Dataset items:
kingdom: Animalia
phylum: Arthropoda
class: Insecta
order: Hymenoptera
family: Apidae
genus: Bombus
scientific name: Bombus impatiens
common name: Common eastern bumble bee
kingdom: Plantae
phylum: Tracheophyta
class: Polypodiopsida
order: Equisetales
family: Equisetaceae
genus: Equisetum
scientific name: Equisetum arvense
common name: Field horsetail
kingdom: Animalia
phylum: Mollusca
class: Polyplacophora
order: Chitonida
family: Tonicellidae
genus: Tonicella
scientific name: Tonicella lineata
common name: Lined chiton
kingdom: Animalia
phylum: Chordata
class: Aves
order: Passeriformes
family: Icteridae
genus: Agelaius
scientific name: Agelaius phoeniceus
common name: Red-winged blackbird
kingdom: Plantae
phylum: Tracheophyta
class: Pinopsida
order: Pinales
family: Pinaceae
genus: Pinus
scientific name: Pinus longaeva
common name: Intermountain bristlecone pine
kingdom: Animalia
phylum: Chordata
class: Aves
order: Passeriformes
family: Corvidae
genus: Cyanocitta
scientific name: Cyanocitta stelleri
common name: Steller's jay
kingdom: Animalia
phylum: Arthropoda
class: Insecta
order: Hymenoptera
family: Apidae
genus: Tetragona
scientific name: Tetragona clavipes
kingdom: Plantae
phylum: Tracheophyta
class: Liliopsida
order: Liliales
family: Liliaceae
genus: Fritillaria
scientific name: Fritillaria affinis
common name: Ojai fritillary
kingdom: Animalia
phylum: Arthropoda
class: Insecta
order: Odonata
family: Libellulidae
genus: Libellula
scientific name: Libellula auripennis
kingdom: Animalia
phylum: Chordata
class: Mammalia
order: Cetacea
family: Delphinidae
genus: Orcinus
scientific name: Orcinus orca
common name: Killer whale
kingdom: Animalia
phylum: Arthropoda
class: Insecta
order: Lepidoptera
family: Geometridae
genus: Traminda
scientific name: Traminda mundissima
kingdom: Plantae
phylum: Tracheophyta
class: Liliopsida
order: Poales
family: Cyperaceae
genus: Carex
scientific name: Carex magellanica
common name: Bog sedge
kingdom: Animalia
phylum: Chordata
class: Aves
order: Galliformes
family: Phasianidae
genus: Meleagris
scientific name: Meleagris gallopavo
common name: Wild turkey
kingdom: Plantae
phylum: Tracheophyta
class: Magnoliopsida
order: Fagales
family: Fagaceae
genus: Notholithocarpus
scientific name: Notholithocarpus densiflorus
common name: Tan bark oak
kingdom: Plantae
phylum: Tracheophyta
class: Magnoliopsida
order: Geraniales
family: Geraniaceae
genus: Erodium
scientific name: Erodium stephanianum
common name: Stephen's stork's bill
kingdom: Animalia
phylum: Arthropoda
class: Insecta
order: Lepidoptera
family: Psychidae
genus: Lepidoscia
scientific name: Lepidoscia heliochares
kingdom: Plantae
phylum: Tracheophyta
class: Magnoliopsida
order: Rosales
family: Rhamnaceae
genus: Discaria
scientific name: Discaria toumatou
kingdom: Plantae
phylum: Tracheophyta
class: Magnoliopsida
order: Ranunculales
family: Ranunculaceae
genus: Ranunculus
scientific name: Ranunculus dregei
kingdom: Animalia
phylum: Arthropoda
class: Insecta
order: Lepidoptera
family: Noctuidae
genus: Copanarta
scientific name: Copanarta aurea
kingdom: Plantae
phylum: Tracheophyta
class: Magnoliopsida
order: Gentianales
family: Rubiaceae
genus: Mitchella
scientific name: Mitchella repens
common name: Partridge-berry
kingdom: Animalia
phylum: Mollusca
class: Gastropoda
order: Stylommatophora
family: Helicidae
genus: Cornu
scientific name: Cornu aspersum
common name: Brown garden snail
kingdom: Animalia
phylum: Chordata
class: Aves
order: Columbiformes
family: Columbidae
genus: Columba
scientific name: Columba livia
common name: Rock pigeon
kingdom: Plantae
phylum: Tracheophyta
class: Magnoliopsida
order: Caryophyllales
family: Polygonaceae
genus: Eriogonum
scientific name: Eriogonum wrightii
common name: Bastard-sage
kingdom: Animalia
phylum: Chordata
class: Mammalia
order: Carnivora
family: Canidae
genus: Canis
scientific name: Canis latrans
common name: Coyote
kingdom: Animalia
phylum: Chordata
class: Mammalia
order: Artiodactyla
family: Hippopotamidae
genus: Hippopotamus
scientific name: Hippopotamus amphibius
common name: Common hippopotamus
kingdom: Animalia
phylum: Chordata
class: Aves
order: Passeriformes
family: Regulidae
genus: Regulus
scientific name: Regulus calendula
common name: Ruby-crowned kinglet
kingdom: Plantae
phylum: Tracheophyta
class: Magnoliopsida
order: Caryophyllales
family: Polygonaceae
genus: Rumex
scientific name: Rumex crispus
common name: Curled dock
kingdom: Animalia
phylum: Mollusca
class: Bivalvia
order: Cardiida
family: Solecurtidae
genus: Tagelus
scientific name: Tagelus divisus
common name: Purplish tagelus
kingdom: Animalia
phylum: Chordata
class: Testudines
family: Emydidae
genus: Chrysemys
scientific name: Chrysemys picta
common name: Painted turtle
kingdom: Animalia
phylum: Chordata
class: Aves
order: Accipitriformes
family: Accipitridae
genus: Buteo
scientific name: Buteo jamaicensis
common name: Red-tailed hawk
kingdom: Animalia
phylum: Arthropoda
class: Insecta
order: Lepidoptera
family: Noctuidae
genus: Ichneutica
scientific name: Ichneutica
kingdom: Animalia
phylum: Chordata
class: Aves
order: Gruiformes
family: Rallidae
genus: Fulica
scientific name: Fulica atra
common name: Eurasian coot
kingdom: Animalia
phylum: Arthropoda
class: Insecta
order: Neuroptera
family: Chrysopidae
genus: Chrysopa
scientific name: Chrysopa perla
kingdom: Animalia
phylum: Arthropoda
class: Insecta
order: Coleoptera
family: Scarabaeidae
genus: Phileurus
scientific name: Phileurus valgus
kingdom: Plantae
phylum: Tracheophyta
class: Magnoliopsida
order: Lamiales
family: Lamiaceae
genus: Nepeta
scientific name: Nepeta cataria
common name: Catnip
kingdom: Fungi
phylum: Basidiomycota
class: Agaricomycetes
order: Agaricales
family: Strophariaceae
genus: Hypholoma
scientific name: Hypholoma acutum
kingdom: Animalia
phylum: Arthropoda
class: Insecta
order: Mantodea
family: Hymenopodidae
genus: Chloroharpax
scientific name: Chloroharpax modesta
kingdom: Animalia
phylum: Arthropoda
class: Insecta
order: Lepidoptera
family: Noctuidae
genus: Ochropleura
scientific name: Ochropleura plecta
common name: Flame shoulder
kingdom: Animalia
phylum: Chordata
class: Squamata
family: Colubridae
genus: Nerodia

• **TASK DESCRIPTION**
Reproduce all of the lines above, copying each one without any change.

• **FINISHED EXERCISE**
kingdom: Animalia
phylum: Arthropoda
class: Insecta
order: Hymenoptera
family: Apidae
genus: Bombus
scientific name: Bombus impatiens
common name: Common eastern bumble bee
kingdom: Plantae
phylum: Tracheophyta
class: Polypodiopsida
order: Equisetales
family: Equisetaceae
genus: Equisetum
scientific name: Equisetum arvense
common name: Field horsetail
kingdom: Animalia
phylum: Mollusca
class: Polyplacophora
order: Chitonida
family: Tonicellidae
genus: Tonicella
scientific name: Tonicella lineata
common name: Lined chiton
kingdom: Animalia
phylum: Chordata
class: Aves
order: Passeriformes
family: Icteridae
genus: Agelaius
scientific name: Agelaius phoeniceus
common name: Red-winged blackbird
kingdom: Plantae
phylum: Tracheophyta
class: Pinopsida
order: Pinales
family: Pinaceae
genus: Pinus
scientific name: Pinus longaeva
common name: Intermountain bristlecone pine
kingdom: Animalia
phylum: Chordata
class: Aves
order: Passeriformes
family: Corvidae
genus: Cyanocitta
scientific name: Cyanocitta stelleri
common name: Steller's jay
kingdom: Animalia
phylum: Arthropoda
class: Insecta
order: Hymenoptera
family: Apidae
genus: Tetragona
scientific name: Tetragona clavipes
kingdom: Plantae
phylum: Tracheophyta
class: Liliopsida
order: Liliales
family: Liliaceae
genus: Fritillaria
scientific name: Fritillaria affinis
common name: Ojai fritillary
kingdom: Animalia
phylum: Arthropoda
class: Insecta
order: Odonata
family: Libellulidae
genus: Libellula
scientific name: Libellula auripennis
kingdom: Animalia
phylum: Chordata
class: Mammalia
order: Cetacea
family: Delphinidae
genus: Orcinus
scientific name: Orcinus orca
common name: Killer whale
kingdom: Animalia
phylum: Arthropoda
class: Insecta
order: Lepidoptera
family: Geometridae
genus: Traminda
scientific name: Traminda mundissima
kingdom: Plantae
phylum: Tracheophyta
class: Liliopsida
order: Poales
family: Cyperaceae
genus: Carex
scientific name: Carex magellanica
common name: Bog sedge
kingdom: Animalia
phylum: Chordata
class: Aves
order: Galliformes
family: Phasianidae
genus: Meleagris
scientific name: Meleagris gallopavo
common name: Wild turkey
kingdom: Plantae
phylum: Tracheophyta
class: Magnoliopsida
order: Fagales
family: Fagaceae
genus: Notholithocarpus
scientific name: Notholithocarpus densiflorus
common name: Tan bark oak
kingdom: Plantae
phylum: Tracheophyta
class: Magnoliopsida
order: Geraniales
family: Geraniaceae
genus: Erodium
scientific name: Erodium stephanianum
common name: Stephen's stork's bill
kingdom: Animalia
phylum: Arthropoda
class: Insecta
order: Lepidoptera
family: Psychidae
genus: Lepidoscia
scientific name: Lepidoscia heliochares
kingdom: Plantae
phylum: Tracheophyta
class: Magnoliopsida
order: Rosales
family: Rhamnaceae
genus: Discaria
scientific name: Discaria toumatou
kingdom: Plantae
phylum: Tracheophyta
class: Magnoliopsida
order: Ranunculales
family: Ranunculaceae
genus: Ranunculus
scientific name: Ranunculus dregei
kingdom: Animalia
phylum: Arthropoda
class: Insecta
order: Lepidoptera
family: Noctuidae
genus: Copanarta
scientific name: Copanarta aurea
kingdom: Plantae
phylum: Tracheophyta
class: Magnoliopsida
order: Gentianales
family: Rubiaceae
genus: Mitchella
scientific name: Mitchella repens
common name: Partridge-berry
kingdom: Animalia
phylum: Mollusca
class: Gastropoda
order: Stylommatophora
family: Helicidae
genus: Cornu
scientific name: Cornu aspersum
common name: Brown garden snail
kingdom: Animalia
phylum: Chordata
class: Aves
order: Columbiformes
family: Columbidae
genus: Columba
scientific name: Columba livia
common name: Rock pigeon
kingdom: Plantae
phylum: Tracheophyta
class: Magnoliopsida
order: Caryophyllales
family: Polygonaceae
genus: Eriogonum
scientific name: Eriogonum wrightii
common name: Bastard-sage
kingdom: Animalia
phylum: Chordata
class: Mammalia
order: Carnivora
family: Canidae
genus: Canis
scientific name: Canis latrans
common name: Coyote
kingdom: Animalia
phylum: Chordata
class: Mammalia
order: Artiodactyla
family: Hippopotamidae
genus: Hippopotamus
scientific name: Hippopotamus amphibius
common name: Common hippopotamus
kingdom: Animalia
phylum: Chordata
class: Aves
order: Passeriformes
family: Regulidae
genus: Regulus
scientific name: Regulus calendula
common name: Ruby-crowned kinglet
kingdom: Plantae
phylum: Tracheophyta
class: Magnoliopsida
order: Caryophyllales
family: Polygonaceae
genus: Rumex
scientific name: Rumex crispus
common name: Curled dock
kingdom: Animalia
phylum: Mollusca
class: Bivalvia
order: Cardiida
family: Solecurtidae
genus: Tagelus
scientific name: Tagelus divisus
common name: Purplish tagelus
kingdom: Animalia
phylum: Chordata
class: Testudines
family: Emydidae
genus: Chrysemys
scientific name: Chrysemys picta
common name: Painted turtle
kingdom: Animalia
phylum: Chordata
class: Aves
order: Accipitriformes
family: Accipitridae
genus: Buteo
scientific name: Buteo jamaicensis
common name: Red-tailed hawk
kingdom: Animalia
phylum: Arthropoda
class: Insecta
order: Lepidoptera
family: Noctuidae
genus: Ichneutica
scientific name: Ichneutica
kingdom: Animalia
phylum: Chordata
class: Aves
order: Gruiformes
family: Rallidae
genus: Fulica
scientific name: Fulica atra
common name: Eurasian coot
kingdom: Animalia
phylum: Arthropoda
class: Insecta
order: Neuroptera
family: Chrysopidae
genus: Chrysopa
scientific name: Chrysopa perla
kingdom: Animalia
phylum: Arthropoda
class: Insecta
order: Coleoptera
family: Scarabaeidae
genus: Phileurus
scientific name: Phileurus valgus
kingdom: Plantae
phylum: Tracheophyta
class: Magnoliopsida
order: Lamiales
family: Lamiaceae
genus: Nepeta
scientific name: Nepeta cataria
common name: Catnip
kingdom: Fungi
phylum: Basidiomycota
class: Agaricomycetes
order: Agaricales
family: Strophariaceae
genus: Hypholoma
scientific name: Hypholoma acutum
kingdom: Animalia
phylum: Arthropoda
class: Insecta
order: Mantodea
family: Hymenopodidae
genus: Chloroharpax
scientific name: Chloroharpax modesta
kingdom: Animalia
phylum: Arthropoda
class: Insecta
order: Lepidoptera
family: Noctuidae
genus: Ochropleura
scientific name: Ochropleura plecta
common name: Flame shoulder
kingdom: Animalia
phylum: Chordata
class: Squamata
family: Colubridae
genus: Nerodia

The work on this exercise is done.